If you are depleted of oxygen you cannot help others breathe either.
So what does it look like to breathe?
For me it means being ok with taking care of essentials and laughing off the little things. It looks like putting down the heavy responsibilities that I carry around, when there is an opportunity.
I take those short moments (and they are very short in my house) when I am not needed to literally close my eyes and take a deep breath. When my home is quiet-or the car is : I drink it in.

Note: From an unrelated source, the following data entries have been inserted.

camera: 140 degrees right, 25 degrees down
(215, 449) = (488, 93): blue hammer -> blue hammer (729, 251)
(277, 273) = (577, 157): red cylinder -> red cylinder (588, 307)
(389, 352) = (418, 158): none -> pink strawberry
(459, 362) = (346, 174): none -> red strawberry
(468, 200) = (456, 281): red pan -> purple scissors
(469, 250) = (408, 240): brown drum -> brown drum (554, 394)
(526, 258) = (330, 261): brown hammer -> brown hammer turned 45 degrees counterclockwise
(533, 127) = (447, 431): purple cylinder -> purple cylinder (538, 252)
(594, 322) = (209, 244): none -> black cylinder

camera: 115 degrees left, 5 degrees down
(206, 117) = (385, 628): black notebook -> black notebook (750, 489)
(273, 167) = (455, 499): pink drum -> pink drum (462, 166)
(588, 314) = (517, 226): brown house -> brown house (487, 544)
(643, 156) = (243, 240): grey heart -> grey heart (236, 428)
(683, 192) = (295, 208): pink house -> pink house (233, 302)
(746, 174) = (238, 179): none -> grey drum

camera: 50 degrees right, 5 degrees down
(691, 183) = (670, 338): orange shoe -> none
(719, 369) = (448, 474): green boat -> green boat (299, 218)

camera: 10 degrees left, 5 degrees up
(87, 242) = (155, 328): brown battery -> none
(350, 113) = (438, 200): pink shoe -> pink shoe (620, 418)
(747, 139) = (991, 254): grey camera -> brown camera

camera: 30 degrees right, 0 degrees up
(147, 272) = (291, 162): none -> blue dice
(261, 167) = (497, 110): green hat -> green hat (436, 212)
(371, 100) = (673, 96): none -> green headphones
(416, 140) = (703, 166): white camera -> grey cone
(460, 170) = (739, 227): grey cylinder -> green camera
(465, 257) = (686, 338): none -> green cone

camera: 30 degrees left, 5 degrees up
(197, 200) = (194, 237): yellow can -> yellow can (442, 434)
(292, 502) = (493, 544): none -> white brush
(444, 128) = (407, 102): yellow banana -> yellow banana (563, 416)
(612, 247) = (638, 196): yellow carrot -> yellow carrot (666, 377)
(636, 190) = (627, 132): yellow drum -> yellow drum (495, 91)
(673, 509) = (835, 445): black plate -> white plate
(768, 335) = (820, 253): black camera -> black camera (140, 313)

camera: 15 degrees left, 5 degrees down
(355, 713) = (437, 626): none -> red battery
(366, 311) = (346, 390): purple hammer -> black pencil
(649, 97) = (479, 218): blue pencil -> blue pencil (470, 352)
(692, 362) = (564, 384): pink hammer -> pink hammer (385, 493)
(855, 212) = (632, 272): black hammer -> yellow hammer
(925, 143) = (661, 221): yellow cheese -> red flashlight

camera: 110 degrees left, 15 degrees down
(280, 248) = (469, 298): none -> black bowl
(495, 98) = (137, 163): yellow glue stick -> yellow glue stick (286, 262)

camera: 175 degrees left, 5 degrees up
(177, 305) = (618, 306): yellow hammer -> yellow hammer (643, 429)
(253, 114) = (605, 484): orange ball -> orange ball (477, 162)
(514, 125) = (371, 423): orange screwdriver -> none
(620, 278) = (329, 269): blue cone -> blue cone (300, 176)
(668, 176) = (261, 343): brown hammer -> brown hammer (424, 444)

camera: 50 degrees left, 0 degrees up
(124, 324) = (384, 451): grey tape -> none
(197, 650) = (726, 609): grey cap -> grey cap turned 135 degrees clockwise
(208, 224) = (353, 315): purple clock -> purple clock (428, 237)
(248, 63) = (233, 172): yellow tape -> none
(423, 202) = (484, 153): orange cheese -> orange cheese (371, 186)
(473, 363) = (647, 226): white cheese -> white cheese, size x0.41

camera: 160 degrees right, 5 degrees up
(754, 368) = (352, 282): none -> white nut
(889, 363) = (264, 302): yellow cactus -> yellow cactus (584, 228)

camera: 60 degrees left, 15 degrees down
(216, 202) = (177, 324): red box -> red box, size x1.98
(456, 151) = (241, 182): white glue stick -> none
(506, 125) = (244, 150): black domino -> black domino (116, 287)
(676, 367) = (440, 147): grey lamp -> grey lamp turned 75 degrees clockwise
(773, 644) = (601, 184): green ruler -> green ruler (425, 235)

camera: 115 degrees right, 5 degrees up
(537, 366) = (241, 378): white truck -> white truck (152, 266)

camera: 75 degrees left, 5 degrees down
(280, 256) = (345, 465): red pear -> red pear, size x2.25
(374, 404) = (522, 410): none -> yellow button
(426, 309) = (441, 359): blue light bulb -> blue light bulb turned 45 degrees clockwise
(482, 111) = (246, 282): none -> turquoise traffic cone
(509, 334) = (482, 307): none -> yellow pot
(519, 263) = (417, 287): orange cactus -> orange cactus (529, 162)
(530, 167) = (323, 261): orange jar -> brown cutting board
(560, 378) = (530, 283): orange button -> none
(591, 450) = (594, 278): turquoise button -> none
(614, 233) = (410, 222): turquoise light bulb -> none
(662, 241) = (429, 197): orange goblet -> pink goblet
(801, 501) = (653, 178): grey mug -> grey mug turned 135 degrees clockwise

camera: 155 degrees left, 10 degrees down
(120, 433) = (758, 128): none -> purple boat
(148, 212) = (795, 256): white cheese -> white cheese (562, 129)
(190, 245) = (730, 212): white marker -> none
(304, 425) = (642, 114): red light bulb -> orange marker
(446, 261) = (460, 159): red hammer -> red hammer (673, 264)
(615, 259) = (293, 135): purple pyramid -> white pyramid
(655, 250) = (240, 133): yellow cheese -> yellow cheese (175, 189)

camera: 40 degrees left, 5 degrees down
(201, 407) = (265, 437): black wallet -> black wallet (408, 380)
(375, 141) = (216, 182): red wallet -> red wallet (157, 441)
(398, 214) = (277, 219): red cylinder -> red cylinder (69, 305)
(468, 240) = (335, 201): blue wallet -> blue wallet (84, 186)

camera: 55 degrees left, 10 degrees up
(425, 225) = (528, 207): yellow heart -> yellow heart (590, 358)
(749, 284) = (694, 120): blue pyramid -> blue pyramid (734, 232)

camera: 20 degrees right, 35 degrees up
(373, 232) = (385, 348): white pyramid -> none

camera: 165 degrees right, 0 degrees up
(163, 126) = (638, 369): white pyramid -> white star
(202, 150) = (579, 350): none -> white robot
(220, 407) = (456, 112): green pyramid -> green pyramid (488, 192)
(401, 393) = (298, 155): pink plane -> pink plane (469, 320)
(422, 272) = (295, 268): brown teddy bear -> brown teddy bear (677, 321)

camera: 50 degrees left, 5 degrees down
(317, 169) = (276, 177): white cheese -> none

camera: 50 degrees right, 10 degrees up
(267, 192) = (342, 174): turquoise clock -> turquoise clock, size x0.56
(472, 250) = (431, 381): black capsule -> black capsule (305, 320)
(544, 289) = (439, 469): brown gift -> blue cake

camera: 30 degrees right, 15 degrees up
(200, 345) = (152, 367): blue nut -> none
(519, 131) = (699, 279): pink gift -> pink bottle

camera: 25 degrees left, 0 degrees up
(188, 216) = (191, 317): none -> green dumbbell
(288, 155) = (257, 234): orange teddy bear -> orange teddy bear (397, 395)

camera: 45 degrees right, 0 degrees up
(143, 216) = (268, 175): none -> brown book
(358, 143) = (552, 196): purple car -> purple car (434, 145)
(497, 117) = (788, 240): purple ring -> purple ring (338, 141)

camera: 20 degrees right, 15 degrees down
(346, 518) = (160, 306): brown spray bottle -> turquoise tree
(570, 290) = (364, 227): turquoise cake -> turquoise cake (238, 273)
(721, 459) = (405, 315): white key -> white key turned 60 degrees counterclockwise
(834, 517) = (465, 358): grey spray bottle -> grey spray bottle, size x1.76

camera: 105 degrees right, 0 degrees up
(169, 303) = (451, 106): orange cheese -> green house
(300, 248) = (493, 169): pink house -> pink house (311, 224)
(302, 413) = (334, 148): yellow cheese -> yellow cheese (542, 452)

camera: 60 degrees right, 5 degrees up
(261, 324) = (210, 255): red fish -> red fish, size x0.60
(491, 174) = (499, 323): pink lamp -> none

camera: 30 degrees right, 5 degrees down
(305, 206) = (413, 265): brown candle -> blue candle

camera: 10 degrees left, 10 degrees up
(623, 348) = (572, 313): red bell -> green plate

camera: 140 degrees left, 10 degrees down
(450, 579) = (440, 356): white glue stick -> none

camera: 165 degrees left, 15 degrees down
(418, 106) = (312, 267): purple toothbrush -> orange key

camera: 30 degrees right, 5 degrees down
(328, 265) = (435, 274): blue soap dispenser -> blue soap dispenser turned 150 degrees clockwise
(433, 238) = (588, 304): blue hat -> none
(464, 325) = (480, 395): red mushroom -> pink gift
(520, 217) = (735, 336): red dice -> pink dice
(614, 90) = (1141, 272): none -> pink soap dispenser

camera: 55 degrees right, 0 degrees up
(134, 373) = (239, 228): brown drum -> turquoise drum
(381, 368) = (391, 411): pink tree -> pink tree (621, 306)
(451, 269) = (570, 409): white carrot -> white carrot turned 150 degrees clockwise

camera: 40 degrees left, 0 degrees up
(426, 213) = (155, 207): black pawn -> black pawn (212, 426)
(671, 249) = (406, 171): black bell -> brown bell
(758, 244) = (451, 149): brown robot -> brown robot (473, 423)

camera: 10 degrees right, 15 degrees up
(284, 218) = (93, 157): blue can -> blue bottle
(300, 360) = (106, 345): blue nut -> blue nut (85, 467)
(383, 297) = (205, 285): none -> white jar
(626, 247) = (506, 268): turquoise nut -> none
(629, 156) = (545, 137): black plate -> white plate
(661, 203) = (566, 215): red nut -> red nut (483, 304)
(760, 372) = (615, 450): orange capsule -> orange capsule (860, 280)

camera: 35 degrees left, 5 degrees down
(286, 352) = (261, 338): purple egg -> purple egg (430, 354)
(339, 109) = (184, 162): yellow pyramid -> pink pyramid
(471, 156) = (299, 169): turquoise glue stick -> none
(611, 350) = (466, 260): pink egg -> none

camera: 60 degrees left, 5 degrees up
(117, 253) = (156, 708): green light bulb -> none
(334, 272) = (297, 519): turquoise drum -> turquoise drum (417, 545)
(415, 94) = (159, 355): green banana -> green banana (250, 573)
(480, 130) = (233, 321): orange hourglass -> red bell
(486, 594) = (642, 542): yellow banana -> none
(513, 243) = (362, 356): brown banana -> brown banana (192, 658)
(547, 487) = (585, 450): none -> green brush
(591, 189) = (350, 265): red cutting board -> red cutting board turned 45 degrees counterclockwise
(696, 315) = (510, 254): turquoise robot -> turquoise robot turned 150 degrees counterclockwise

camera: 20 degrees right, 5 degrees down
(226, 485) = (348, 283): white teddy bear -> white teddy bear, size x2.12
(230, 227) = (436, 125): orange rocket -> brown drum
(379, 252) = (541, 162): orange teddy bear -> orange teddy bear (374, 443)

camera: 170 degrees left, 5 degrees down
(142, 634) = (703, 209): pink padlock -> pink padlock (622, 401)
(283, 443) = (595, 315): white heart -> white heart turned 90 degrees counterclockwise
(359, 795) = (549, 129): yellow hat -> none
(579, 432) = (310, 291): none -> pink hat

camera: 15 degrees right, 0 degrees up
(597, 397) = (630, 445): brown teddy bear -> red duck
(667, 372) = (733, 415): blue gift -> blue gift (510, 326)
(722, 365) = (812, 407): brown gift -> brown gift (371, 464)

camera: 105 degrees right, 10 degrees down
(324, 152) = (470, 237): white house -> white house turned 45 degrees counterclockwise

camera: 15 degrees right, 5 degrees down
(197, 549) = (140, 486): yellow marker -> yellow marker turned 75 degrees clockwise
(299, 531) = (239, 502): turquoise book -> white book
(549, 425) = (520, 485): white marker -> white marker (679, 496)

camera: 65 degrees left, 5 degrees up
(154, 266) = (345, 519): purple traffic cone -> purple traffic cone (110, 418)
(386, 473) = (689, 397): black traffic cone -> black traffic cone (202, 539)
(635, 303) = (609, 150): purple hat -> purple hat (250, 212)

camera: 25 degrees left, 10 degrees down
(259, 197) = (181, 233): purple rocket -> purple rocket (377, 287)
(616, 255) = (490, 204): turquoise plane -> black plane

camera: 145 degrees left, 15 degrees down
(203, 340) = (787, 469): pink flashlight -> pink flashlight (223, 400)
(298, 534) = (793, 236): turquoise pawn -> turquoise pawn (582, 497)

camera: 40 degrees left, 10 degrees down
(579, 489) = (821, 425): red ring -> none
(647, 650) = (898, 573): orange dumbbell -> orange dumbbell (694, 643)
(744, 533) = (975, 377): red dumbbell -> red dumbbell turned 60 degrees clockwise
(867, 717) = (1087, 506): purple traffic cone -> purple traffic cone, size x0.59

It’s allowing my mind to wind down when I finally get a shower alone. It’s taking that brief time slot of one educational TV show that kiddo(s) have earned to sit with coffee or tea and look out the window. It’s remembering to drink some water, put on favorite music as I clean, take a walk outside to get the mail or even opening a window for fresh air.
It means saying “yes” to break(s) without guilt, shame, or worry about my children’s well-being.
Do not let guilt, shame, or worry get in the way of seizing your windows to find breathing room. Recognize when the pressure in the cabin (your household) indicates that extra oxygen is needed and allow yourself a chance to breathe. So you can help your family breathe too.